## SUPPLIED DATA
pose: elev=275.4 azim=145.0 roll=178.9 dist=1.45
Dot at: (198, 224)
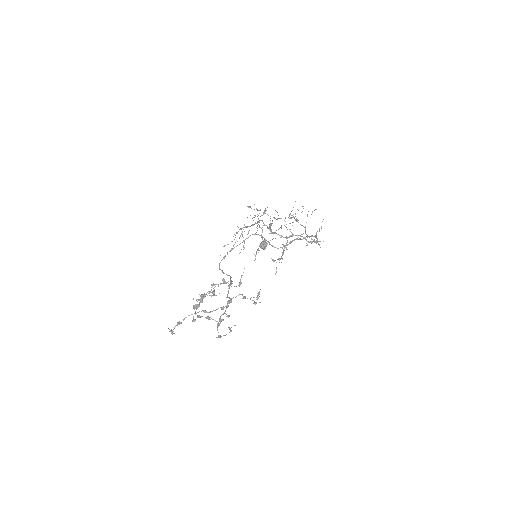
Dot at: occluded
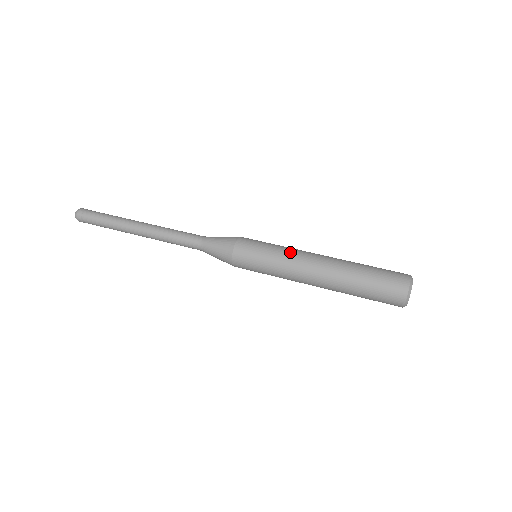
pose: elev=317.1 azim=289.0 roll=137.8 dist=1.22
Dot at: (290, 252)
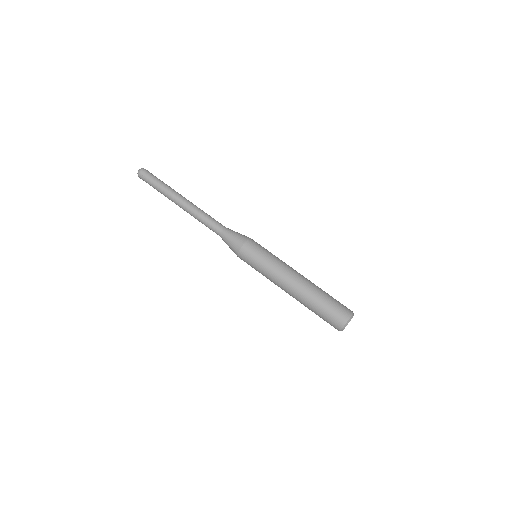
Dot at: (282, 262)
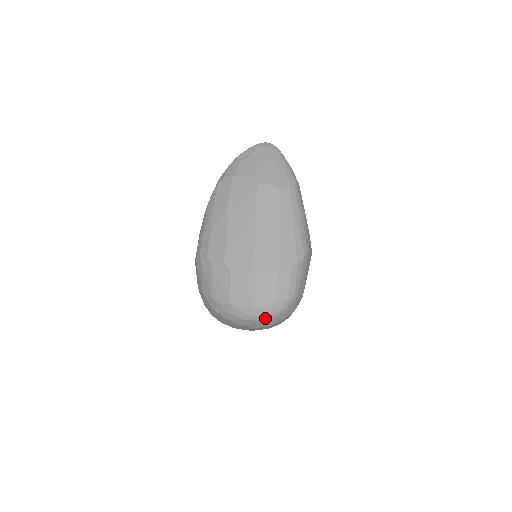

## BRIEF
Rewrite the records above with every "pose" replaced by "view" and everything else left unchanged. Leave the pictures out.

## FINAL ANSWER
view: elev=275.4 azim=145.0 roll=178.9 dist=1.45
Dot at: (198, 224)
Dot at: occluded
view: elev=317.1 azim=289.0 roll=137.8 dist=1.22
Dot at: (290, 252)
Dot at: (282, 262)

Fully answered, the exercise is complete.